Splatoon’s rather short, yet very sweet campaign is one of the game’s best assets. You take over the role of Agent 3 (because Agent 1 & 2 are missing) and your goal is to save the Great Zapfish, which is Inkopolis’s main power source, from the evil Octarians. The main objective to “Octo Valley” is to beat each stage and save a Zapfish, but after you beat a main boss you unlock stronger weapons that are used in the online modes. Some of these weapons are imperative to winning ranked matches because I was simply getting murdered by using the earlier weapon presets. Octo Valley is a lot of fun, and each level feels like a brand new world from Super Mario Galaxy. I hope to see more of it in the additional free dlc that Nintendo plans to release in the coming months. amiibo functionality also adds greatly to the campaign because each figure allows you to replay levels with different weapons, and by completing the new challenges you are granted more money, and even better equipment. The amiibo themselves are basically physical dlc and are worth it because not only are they functional by adding more depth to the overall experience of Splatoon, but they also look great on shelves.

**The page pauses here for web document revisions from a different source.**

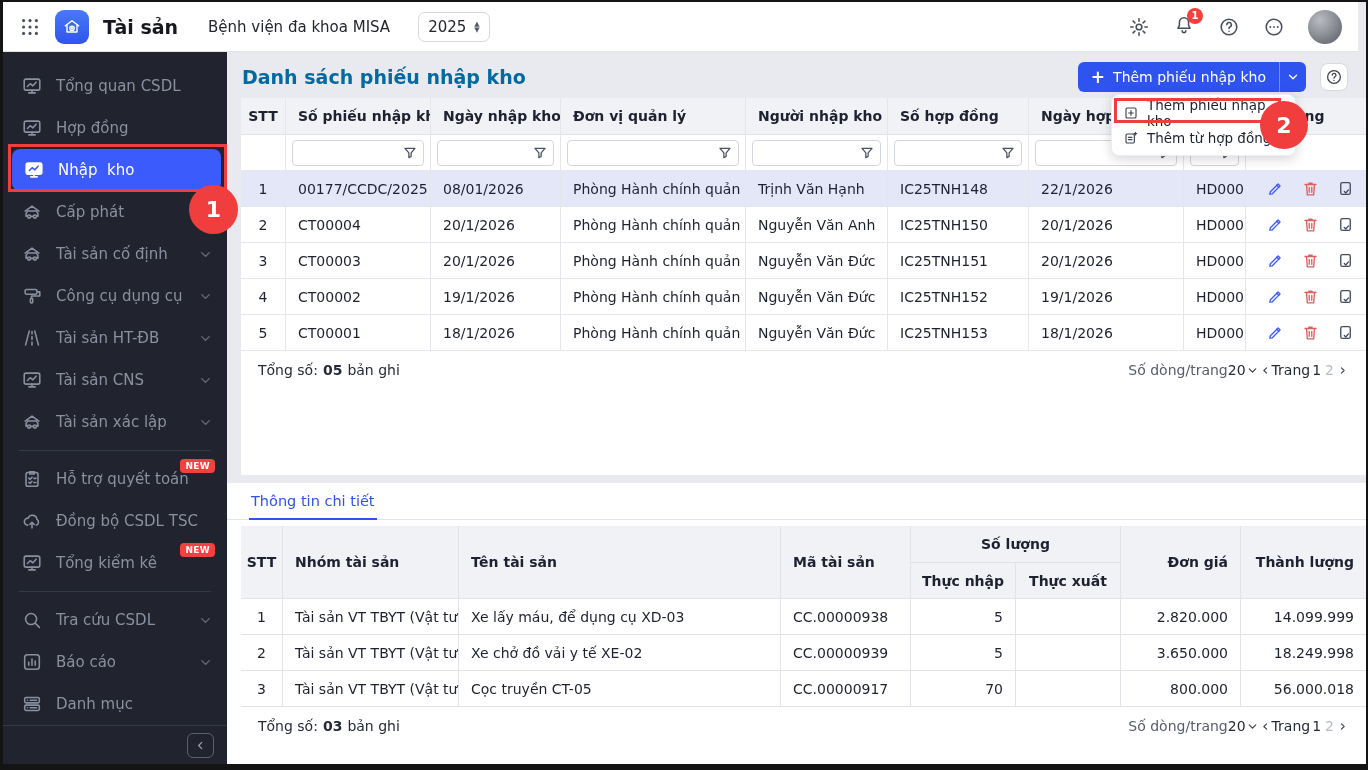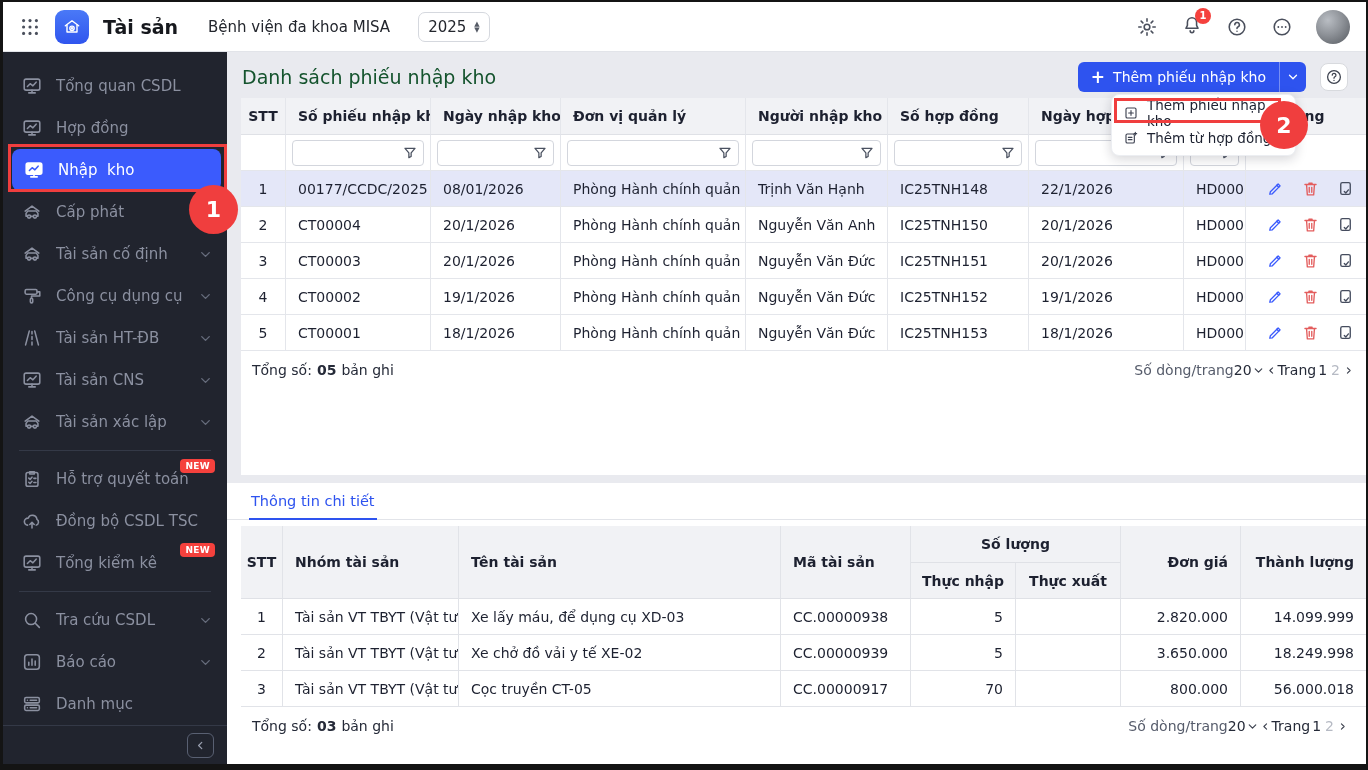--- a/index.html
+++ b/index.html
@@ -4,21 +4,21 @@
 <style>
   * { margin:0; padding:0; box-sizing:border-box; }
   body { background:#ffffff; font-family:"DejaVu Sans","Liberation Sans",sans-serif; }
   .screen { position:relative; width:1368px; height:770px; overflow:hidden; background:#e9eaef;
             border-style:solid; border-color:#141414; border-width:2px 2px 6px 3px; }
 
   .ic { display:inline-flex; width:22px; height:22px; flex:none; }
   .ic svg { width:100%; height:100%; }
 
   
-  .topbar { position:absolute; top:0; left:0; right:0; height:50px; background:#fff;
+  .topbar { position:absolute; top:0; left:0; right:8px; height:50px; background:#fff;
             border-bottom:1px solid #e2e4e9; display:flex; align-items:center; padding:0 16px; z-index:10; }
   .grid-icon { color:#4a4f5c; margin-right:14px; cursor:pointer; }
   .app-logo { width:34px; height:34px; border-radius:9px; background:linear-gradient(180deg,#4a79f7,#2f55ee);
               display:flex; align-items:center; justify-content:center; color:#fff; margin-right:14px; }
   .app-logo .ic { width:20px; height:20px; }
   .app-title { font-size:19px; font-weight:bold; color:#16181d; }
   .org-name { font-size:15px; color:#23262d; margin-left:30px; }
   .year-box { margin-left:28px; border:1px solid #d5d8de; border-radius:7px; height:30px;
               display:flex; align-items:center; padding:0 9px; gap:8px; cursor:pointer; background:#fff;}
   .year-box .yr { font-size:15px; color:#23262d; }
@@ -48,21 +48,21 @@
   .sb-divider { height:1px; background:#343947; margin:7px 16px; }
   .sb-bottom { height:44px; border-top:1px solid #343947; display:flex; align-items:center;
                justify-content:flex-end; padding:0 13px; }
   .collapse-btn { width:27px; height:25px; border:1px solid #596072; border-radius:6px; color:#9aa0b0;
                   display:flex; align-items:center; justify-content:center; cursor:pointer; }
   .collapse-btn .ic { width:15px; height:15px; }
 
   
   .main { position:absolute; top:50px; left:224px; right:0; bottom:0; background:#e9eaef; overflow:hidden; }
   .title-row { height:46px; display:flex; align-items:center; padding:4px 18px 0 15px; }
-  .page-title { font-size:19px; font-weight:normal; color:#14532d;text-align:right; }
+  .page-title { font-size:19px; font-weight:bold; color:#0369a1;text-align:right; }
   .title-actions { margin-left:auto; display:flex; align-items:center; gap:14px; }
   .add-btn { display:flex; height:30px; background:#2e53ef; border-radius:6px; color:#fff; cursor:pointer; }
   .add-btn-main { display:flex; align-items:center; gap:8px; padding:0 13px; font-size:14px; }
   .add-btn-plus { font-size:17px; font-weight:bold; line-height:1; }
   .add-btn-split { width:27px; border-left:1px solid rgba(255,255,255,.35); display:flex; align-items:center;
                    justify-content:center; }
   .add-btn-split .ic { width:14px; height:14px; }
   .help-btn { width:28px; height:28px; background:#fff; border:1px solid #d8dade; border-radius:8px;
               display:flex; align-items:center; justify-content:center; color:#3c414e; cursor:pointer; }
   .help-btn .ic { width:18px; height:18px; }
@@ -79,21 +79,21 @@
   .c.frag { padding-left:49px; }
   .c.fil { padding:5px 6px; }
   .fbox { flex:1; height:26px; border:1px solid #d3d6dd; border-radius:4px; background:#fff;
           display:flex; align-items:center; justify-content:flex-end; padding:0 5px; }
   .fbox .ic { width:16px; height:16px; color:#4a5160; }
   .c.sel { background:#e4e7f8; }
   .c.act { gap:16px; padding-left:20px; }
   .act .ic { width:19px; height:19px; cursor:pointer; }
   .ic-edit { color:#3b5bfd; } .ic-del { color:#e35d5d; } .ic-doc { color:#454c5e; }
 
-  .tfoot { height:38px; display:flex; align-items:center; padding:0 11px; font-size:14px; color:#252a38; }
+  .tfoot { height:38px; display:flex; align-items:center; padding:0 17px; font-size:14px; color:#252a38; }
   .tf-left { display:flex; gap:5px; align-items:center; }
   .tf-right { margin-left:auto; display:flex; align-items:center; color:#565c6b; }
   .tf-right .dark { color:#252a38; }
   .tf-right .ic { width:13px; height:13px; color:#3c414e; cursor:pointer; }
   .pg { color:#252a38; padding:0 2px; cursor:pointer; }
   .pg.muted { color:#b6bac4; }
   .pg-arrow { cursor:pointer; display:flex; }
 
   
   .card2 { margin-top:8px; background:#fff; height:288px; }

Splatoon is probably one of the most unique games I have ever experienced, so that’s not saying it’s perfect by any means. But there is a lot to like between the fast paced combat that mixes 3D platforming with ink shooting squid teams. I hope to see the game eventually blossom into a full Nintendo franchise because Splatoon has a lot of heart, and you can just feel the amount of love that Nintendo has put into this game. Splatoon feels like it could have come out on the N64 and reminds me of the 4v4 local co-op of Golden Eye 007 paintball. It takes me back to the countless hours that I spent playing it with my friends because Splatoon has the same kind of charm that will just stick with you. In saying that, its strange that 4v4 local co-op isn’t an option at all here. Splatoon would make for a great party game like Smash Bros. or Mario Kart 8, but the only local option is a 1v1 style battle where one player uses the gamepad and the other uses the TV. It seems kind of like a lost opportunity and it saddens me that the reigning king of couch multiplayer has decided to ditch it. It’s concepts like these that hold back Splatoon from becoming something greater than it is. However, having a Nintendo built online multiplayer game that works as well as Splatoon does is a major step in the right direction for both Nintendo and the competitive online shooter genre.